There has been considerable hand wringing after the fact. But there’s little — tax abatements or not — that any of us could have done to keep MiTek under roof here. This was a subsidiary to the main operation, and our hold was tenuous at best.
It’s time to move on and figure out what to do with all these vacant buildings and leaseholds. Rumblings are heard in the halls of high finance, forebodings spoken sotto voce, about the impending collapse of the commercial real estate market. The tsunami is expected to hit the “coasts” first — East and West. Here in the Midlands we’re less leveraged and not so outrageously overbuilt, but we’ll still catch some of the rising tide.

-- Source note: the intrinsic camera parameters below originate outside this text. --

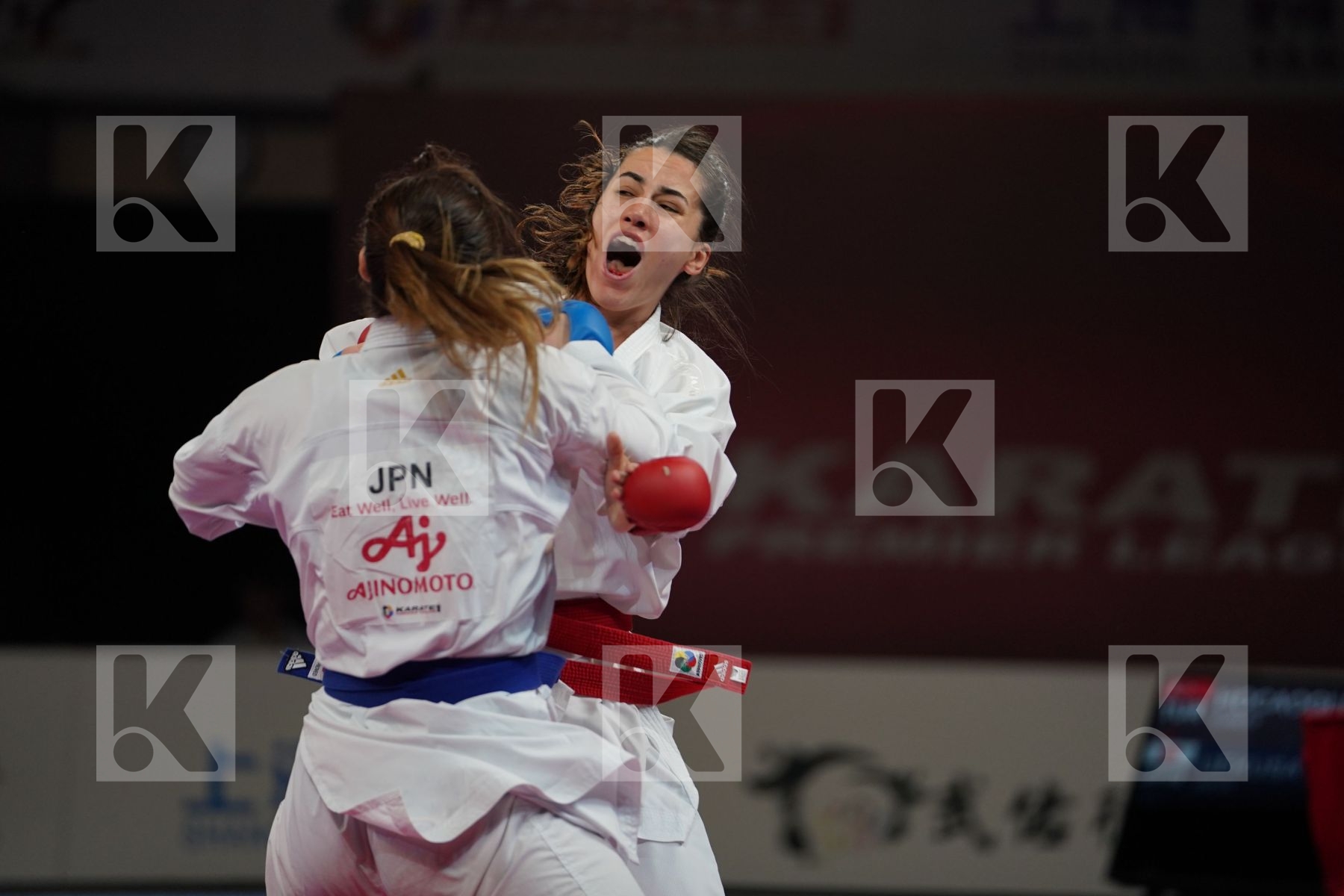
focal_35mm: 187
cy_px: 448
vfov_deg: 7.3
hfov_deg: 11.0
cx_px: 672
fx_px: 6981
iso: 1000
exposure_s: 1/1000
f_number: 2.8
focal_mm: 187
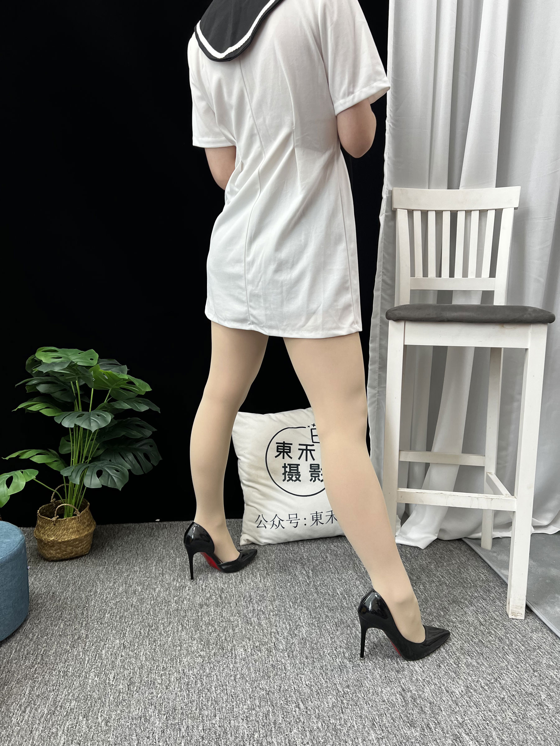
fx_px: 561
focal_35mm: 26
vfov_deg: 67.3
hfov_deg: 53.1
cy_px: 373
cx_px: 280
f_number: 1.5
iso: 125
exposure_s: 1/121
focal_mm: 5.7
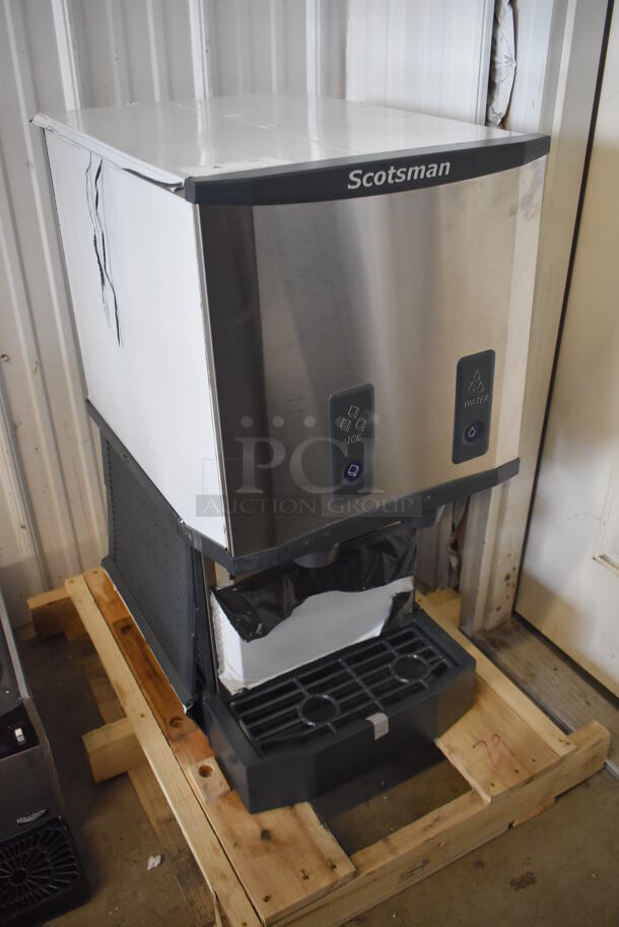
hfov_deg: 41.8
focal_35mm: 32
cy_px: 464
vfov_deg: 59.5
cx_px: 310
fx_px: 811
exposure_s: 1/125
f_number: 3.8
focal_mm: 21
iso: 2000
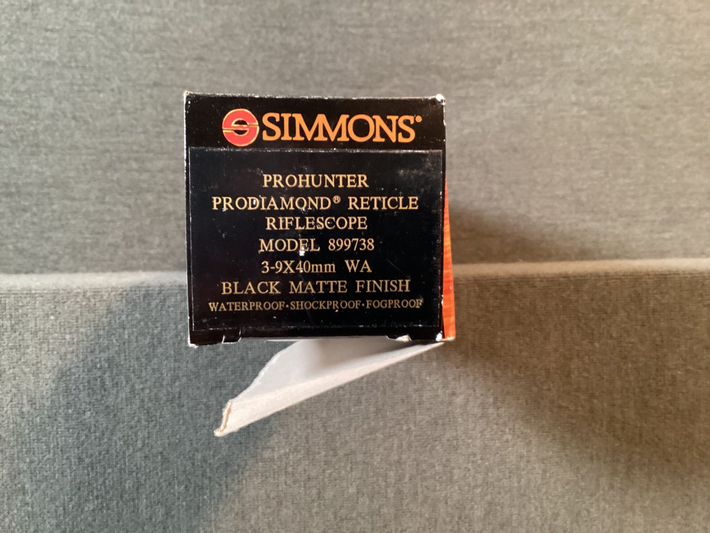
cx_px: 355
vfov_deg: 45.4
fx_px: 636
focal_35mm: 31
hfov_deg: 58.3
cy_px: 266
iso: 400
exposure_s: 1/30
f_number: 2.4
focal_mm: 3.3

It’s a matter of occupying people, or finding something for them to do so they can re-occupy these vacant spaces, which range from modest storefronts downtown to the growing inventory of available warehouses and factory buildings.
How do we re-occupy the unemployed? MiTek’s workers turned sheets of steel into connecting plates for roof trusses. Manufacturing is generally in decline as we make fewer and fewer products in this country, it seems almost pointless to get into the tax abatement war to entice some other community’s manufacturing enterprise to relocate and occupy one of our vacant buildings.
I have nothing against someone wanting to open up another bar, restaurant, clothing store or whatever. Good for them.
What concerns me is how all the larger buildings will be re-occupied. For starters, how will we fill the big-box space formerly occupied by Circuit City?